• **Your objective**
Your task is to restate word for word the line containing "300 mm. Female patient." and each line that follows it in the listing, and only those.

• **Exercise data**
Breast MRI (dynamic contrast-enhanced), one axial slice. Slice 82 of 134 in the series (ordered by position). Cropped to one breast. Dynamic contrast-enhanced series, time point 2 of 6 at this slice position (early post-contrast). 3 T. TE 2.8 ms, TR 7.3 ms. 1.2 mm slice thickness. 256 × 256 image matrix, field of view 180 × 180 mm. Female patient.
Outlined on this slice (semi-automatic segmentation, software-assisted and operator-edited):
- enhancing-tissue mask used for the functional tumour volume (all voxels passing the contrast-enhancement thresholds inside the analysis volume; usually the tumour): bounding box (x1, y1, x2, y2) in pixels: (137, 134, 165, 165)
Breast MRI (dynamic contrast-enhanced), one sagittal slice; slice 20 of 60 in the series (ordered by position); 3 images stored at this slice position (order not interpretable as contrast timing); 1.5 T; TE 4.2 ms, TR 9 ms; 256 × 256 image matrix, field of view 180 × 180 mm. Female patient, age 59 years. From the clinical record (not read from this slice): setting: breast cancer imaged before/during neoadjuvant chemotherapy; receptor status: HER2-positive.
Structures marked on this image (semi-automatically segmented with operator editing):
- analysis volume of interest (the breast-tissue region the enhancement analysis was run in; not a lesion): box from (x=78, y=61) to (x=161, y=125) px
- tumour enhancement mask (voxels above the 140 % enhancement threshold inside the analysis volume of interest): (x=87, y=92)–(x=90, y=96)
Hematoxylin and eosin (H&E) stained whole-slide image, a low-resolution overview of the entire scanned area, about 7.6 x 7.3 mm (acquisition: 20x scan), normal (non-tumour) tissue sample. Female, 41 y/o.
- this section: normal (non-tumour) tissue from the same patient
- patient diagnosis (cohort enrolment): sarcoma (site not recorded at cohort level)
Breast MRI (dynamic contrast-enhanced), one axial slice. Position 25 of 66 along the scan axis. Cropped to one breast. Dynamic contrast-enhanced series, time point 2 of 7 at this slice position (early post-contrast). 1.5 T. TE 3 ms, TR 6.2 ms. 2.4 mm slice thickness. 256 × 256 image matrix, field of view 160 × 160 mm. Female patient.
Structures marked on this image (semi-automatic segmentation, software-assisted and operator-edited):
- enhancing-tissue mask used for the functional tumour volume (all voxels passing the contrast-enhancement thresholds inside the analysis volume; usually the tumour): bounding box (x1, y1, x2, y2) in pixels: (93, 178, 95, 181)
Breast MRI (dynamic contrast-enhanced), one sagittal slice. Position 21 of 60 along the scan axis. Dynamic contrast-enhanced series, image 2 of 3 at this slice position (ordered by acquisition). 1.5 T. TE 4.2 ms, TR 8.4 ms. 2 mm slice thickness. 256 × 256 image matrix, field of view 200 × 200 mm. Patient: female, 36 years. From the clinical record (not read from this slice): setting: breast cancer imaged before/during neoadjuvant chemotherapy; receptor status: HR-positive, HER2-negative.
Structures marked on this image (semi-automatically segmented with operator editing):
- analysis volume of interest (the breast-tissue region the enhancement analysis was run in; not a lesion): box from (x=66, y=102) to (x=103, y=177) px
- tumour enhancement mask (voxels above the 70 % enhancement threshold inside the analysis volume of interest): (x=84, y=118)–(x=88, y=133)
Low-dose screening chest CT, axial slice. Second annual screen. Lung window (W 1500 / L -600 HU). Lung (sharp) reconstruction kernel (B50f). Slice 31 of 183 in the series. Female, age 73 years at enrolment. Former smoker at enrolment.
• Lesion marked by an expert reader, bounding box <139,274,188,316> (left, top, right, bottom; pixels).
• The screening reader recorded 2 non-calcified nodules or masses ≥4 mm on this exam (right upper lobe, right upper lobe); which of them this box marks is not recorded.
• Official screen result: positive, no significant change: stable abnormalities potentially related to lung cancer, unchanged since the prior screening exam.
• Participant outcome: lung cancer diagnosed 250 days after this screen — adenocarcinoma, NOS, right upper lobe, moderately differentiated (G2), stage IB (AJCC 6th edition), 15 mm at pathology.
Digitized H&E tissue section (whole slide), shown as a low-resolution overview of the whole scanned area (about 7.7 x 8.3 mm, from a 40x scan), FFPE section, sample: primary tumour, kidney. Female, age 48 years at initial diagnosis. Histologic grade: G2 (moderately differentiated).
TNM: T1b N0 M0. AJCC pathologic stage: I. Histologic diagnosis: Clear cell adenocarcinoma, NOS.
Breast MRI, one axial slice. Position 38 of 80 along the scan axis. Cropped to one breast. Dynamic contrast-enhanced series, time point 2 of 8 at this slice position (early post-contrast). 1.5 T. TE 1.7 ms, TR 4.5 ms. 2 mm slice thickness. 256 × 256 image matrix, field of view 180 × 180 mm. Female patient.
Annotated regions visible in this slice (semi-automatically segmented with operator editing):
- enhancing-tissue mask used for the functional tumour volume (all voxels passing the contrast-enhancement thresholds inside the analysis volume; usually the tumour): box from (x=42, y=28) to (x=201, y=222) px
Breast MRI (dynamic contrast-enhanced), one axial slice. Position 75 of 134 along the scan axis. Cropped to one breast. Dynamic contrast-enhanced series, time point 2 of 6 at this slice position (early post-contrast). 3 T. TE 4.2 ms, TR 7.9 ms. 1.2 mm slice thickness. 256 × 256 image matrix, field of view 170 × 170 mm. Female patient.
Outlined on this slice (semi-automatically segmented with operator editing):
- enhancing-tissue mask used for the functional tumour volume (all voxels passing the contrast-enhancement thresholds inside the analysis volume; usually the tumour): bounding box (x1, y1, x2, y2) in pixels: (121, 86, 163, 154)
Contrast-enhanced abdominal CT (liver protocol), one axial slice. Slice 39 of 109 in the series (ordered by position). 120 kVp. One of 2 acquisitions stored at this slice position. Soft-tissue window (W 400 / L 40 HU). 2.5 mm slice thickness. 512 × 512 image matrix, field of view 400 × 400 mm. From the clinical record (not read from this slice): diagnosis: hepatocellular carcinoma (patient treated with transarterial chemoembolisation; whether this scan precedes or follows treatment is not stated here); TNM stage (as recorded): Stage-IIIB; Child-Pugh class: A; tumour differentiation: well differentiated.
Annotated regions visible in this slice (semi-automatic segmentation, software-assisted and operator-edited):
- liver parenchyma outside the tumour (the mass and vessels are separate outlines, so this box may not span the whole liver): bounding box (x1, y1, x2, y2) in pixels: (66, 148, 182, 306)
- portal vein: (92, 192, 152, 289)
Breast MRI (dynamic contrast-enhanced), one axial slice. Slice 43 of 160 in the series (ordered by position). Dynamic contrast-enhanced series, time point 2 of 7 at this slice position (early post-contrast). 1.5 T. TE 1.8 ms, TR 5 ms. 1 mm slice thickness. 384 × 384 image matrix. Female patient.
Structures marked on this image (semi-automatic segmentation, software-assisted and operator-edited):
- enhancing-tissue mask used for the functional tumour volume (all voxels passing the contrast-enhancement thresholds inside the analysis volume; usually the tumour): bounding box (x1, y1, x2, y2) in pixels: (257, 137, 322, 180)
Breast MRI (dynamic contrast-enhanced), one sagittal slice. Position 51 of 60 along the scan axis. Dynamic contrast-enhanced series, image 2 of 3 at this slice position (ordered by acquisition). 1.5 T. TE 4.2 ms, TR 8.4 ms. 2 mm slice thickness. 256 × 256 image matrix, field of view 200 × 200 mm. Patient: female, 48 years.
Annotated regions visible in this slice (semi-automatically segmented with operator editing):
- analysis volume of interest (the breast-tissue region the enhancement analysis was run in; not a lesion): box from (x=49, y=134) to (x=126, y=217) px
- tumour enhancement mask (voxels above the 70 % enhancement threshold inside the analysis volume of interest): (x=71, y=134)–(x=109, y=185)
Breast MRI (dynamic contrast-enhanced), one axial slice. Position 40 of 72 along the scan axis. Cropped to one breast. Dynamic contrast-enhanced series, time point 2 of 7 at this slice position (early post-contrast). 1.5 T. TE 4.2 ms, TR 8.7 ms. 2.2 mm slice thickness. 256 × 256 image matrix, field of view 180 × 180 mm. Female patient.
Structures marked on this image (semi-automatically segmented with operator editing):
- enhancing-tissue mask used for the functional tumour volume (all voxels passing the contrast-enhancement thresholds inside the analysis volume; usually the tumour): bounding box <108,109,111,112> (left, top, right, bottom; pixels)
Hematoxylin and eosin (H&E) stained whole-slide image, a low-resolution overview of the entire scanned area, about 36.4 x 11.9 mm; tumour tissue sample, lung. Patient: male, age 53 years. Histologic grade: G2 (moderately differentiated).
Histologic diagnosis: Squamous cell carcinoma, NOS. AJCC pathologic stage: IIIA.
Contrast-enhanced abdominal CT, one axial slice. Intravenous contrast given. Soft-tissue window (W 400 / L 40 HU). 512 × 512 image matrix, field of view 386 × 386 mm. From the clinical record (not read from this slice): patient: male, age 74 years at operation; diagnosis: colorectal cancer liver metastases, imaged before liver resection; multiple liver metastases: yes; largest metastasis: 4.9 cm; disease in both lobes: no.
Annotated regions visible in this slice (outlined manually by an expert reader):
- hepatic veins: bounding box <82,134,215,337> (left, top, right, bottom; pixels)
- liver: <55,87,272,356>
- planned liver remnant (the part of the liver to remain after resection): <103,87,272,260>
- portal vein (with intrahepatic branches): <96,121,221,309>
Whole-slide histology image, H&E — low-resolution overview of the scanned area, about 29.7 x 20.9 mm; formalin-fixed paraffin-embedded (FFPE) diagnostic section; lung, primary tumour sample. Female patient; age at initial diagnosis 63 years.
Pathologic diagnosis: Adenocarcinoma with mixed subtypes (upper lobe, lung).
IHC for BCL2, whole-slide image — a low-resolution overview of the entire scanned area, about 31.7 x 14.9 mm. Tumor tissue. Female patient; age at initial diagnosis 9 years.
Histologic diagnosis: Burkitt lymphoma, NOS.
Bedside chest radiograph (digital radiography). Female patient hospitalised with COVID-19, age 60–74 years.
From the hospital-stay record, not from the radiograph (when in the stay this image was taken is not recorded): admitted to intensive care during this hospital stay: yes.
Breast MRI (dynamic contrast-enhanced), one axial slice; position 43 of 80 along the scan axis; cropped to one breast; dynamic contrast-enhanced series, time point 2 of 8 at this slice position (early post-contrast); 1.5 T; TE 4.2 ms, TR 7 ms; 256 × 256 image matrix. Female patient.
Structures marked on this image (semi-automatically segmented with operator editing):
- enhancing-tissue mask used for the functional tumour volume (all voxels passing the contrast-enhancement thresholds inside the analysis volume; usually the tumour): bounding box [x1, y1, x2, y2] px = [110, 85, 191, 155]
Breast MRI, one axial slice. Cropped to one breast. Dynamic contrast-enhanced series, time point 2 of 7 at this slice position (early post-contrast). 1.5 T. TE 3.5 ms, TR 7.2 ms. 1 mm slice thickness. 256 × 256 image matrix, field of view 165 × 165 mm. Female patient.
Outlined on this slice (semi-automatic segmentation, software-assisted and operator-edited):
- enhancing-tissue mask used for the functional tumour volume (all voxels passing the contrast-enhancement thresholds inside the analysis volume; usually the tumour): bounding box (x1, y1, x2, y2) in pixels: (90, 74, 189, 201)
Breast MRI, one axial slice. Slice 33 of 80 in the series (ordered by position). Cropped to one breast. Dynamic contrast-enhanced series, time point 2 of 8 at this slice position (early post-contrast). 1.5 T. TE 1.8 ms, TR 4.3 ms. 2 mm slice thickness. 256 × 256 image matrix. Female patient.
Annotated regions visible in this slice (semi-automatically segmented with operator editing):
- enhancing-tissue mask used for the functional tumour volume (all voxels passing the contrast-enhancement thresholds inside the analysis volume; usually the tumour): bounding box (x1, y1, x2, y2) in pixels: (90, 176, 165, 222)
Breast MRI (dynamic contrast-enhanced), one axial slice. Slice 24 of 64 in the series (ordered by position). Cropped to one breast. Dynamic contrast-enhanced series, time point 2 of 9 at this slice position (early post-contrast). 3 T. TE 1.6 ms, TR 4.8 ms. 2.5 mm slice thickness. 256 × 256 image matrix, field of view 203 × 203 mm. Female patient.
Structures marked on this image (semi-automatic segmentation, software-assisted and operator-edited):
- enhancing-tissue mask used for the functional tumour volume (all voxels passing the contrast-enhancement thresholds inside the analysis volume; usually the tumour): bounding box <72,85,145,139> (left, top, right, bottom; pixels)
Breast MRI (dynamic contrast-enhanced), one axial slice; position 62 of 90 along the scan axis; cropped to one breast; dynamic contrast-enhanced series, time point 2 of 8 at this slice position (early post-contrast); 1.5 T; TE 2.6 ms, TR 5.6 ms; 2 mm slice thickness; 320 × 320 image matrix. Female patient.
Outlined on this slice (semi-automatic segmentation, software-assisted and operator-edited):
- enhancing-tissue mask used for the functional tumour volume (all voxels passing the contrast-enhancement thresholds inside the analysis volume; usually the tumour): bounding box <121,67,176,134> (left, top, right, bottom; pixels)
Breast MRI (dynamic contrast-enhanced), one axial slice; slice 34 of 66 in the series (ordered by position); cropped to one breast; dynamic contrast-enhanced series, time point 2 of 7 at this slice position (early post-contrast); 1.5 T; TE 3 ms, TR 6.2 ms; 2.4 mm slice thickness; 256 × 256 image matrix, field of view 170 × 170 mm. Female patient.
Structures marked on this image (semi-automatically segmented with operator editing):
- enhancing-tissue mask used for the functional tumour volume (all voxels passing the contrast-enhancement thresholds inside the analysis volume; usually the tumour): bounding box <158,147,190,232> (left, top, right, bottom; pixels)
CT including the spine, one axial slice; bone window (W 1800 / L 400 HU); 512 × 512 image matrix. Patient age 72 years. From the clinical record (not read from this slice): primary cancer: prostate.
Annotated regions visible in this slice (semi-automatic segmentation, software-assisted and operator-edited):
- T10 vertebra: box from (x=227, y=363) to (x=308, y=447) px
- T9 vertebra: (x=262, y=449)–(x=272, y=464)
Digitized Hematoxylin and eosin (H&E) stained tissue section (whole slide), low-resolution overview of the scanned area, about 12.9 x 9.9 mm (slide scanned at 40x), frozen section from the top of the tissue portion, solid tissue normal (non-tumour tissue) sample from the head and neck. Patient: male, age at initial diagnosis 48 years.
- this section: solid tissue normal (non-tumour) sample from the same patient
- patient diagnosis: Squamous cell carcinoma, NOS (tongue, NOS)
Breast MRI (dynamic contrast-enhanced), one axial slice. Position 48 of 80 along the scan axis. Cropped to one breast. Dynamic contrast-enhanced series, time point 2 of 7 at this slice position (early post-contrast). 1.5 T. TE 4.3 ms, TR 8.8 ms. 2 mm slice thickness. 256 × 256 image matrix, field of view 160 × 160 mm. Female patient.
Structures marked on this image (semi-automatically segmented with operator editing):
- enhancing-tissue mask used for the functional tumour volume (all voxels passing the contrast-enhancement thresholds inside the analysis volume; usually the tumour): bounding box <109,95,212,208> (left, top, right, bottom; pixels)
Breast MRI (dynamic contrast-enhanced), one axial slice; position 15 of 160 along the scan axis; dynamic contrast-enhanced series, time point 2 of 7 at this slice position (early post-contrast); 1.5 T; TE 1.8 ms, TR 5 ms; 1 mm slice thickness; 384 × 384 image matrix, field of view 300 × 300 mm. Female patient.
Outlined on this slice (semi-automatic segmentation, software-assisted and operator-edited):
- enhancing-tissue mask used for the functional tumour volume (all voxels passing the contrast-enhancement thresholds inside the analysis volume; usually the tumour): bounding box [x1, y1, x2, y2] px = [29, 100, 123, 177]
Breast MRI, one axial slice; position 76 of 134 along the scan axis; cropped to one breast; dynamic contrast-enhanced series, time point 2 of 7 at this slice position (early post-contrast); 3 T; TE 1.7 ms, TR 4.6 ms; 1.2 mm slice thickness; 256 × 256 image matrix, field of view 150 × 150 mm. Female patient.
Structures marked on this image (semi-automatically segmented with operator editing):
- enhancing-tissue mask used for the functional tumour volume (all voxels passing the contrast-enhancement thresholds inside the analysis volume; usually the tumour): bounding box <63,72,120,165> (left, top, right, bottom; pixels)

• **Your response**
Breast MRI (dynamic contrast-enhanced), one axial slice; position 15 of 160 along the scan axis; dynamic contrast-enhanced series, time point 2 of 7 at this slice position (early post-contrast); 1.5 T; TE 1.8 ms, TR 5 ms; 1 mm slice thickness; 384 × 384 image matrix, field of view 300 × 300 mm. Female patient.
Outlined on this slice (semi-automatic segmentation, software-assisted and operator-edited):
- enhancing-tissue mask used for the functional tumour volume (all voxels passing the contrast-enhancement thresholds inside the analysis volume; usually the tumour): bounding box [x1, y1, x2, y2] px = [29, 100, 123, 177]
Breast MRI, one axial slice; position 76 of 134 along the scan axis; cropped to one breast; dynamic contrast-enhanced series, time point 2 of 7 at this slice position (early post-contrast); 3 T; TE 1.7 ms, TR 4.6 ms; 1.2 mm slice thickness; 256 × 256 image matrix, field of view 150 × 150 mm. Female patient.
Structures marked on this image (semi-automatically segmented with operator editing):
- enhancing-tissue mask used for the functional tumour volume (all voxels passing the contrast-enhancement thresholds inside the analysis volume; usually the tumour): bounding box <63,72,120,165> (left, top, right, bottom; pixels)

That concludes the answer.